# To do
**a.** Write out everything in the court ruling from "Civ. No. 3:05cr142 (PCD)." down to "21-1] are denied.", switching "Central District of California" to "Southern District of California".
**b.** Pick up the court ruling on the venue and dismissal motions after its last sentence and continue writing it.

# Source text
- Opening Delimiter -

United States District Court, D. Connecticut
Apr 26, 2006
Civ. No. 3:05cr142 (PCD) (D. Conn. Apr. 26, 2006)

Opinion

Civ. No. 3:05cr142 (PCD).

April 26, 2006


RULING ON DEFENDANT'S MOTION FOR CHANGE OF VENUE AND MOTION TO DISMISS


Defendant Edward Kiener moves [Doc. No. 15] the Court for an order changing venue to the United States District Court for the Central District of California. Defendant also moves [Doc. No. 21-1] to dismiss the charges brought against him in the Government's indictment. For the reasons that follow, Defendant's motions [Doc. Nos. 15, 21-1] are denied.

I. Background

On June 1, 2005, the Grand Jury sitting in the United States District Court for the District of Connecticut returned a one count indictment charging Defendant with violation of 41 U.S.C. §§ 53 and 54. On June 30, 2005, Defendant was arrested at his office in Costa Mesa, California and made his initial appearance in the United States District Court in the Central District of California. He was immediately released on a $20,000 signature bond after agreeing to appear in the District of Connecticut on or before August 8, 2005.

- Closing Delimiter -

# Record extracts

- Opening Delimiter -

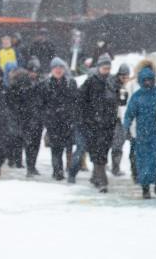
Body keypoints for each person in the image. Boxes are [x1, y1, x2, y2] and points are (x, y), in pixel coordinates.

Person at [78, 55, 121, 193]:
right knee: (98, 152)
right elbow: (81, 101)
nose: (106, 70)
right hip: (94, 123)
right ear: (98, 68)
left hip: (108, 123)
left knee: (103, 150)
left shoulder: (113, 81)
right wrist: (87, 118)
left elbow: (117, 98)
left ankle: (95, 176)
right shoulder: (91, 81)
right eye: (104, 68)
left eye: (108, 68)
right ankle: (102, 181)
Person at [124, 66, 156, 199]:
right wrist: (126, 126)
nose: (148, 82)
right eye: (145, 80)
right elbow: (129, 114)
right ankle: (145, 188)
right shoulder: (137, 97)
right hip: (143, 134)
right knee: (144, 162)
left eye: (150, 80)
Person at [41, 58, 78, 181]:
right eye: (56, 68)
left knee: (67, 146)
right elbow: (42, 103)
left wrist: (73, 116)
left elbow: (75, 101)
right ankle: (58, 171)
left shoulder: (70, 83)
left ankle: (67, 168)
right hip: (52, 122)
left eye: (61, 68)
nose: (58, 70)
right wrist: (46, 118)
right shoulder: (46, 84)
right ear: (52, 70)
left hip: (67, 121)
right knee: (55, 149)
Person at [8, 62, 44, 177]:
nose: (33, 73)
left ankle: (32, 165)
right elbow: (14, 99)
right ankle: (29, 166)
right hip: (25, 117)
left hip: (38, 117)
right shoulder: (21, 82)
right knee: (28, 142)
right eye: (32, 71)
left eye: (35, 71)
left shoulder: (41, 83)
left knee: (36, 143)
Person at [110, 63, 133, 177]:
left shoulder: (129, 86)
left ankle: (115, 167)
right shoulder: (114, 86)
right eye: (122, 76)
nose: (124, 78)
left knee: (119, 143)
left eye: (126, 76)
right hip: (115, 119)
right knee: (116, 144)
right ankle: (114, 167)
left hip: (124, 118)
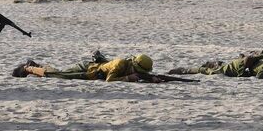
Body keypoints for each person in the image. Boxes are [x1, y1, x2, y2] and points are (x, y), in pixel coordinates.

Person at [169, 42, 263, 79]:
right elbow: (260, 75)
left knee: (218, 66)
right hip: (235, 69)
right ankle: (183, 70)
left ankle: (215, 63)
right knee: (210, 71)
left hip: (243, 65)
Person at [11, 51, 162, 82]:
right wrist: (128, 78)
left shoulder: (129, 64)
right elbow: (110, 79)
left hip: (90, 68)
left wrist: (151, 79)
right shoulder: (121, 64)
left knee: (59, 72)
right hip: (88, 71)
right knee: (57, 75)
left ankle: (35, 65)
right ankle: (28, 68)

- Closing Delimiter -

# Responses per task
**a.**
Civ. No. 3:05cr142 (PCD).

April 26, 2006


RULING ON DEFENDANT'S MOTION FOR CHANGE OF VENUE AND MOTION TO DISMISS


Defendant Edward Kiener moves [Doc. No. 15] the Court for an order changing venue to the United States District Court for the Southern District of California. Defendant also moves [Doc. No. 21-1] to dismiss the charges brought against him in the Government's indictment. For the reasons that follow, Defendant's motions [Doc. Nos. 15, 21-1] are denied.

**b.**
The charges in the indictment stem from an investigation conducted by the United States Department of Defense, Defense Criminal Investigative Service, into the theft of trade secrets from a Connecticut Defense Contractor, Stran Technologies. During the investigation, it was determined that a former Stran Technologies employee, Kevin Smith, had stolen product and proprietary design drawings. Smith ultimately pled guilty to theft of trade secrets and entered into a cooperation agreement with the Government. Smith revealed that he stole the products and drawings to begin his own business, which he operated out of his Connecticut home. He also revealed that he had been solicited for kickbacks by Defendant, who was employed by QPC Fiber Optic, Inc., a California defense contractor that did business with Stran Technologies. Defendant allegedly offered to purchase products from Smith on behalf of QPC Fiber Optic in return for payments of 10% of each purchase order. As a result of this arrangement, Kiener received kickbacks from Smith, paid to "Contronix," an entity Defendant created that engaged in no activity other than the receipt of payments from Smith.

Defendant has been charged in a one-count Indictment, which alleges that he solicited and accepted kickbacks in violation of 41 U.S.C. §§ 53 and 54.

II. Discussion

Defendant moves to change venue in the case from the District of Connecticut to the Central District of California. Defendant also moves to dismiss the indictment. These motions are addressed in turn.

A. Motion to Change Venue

Defendant argues that the case should be transferred to the Central District of California because he cannot obtain a fair and impartial trial in the District of Connecticut and because it would be in the interest of justice to do so.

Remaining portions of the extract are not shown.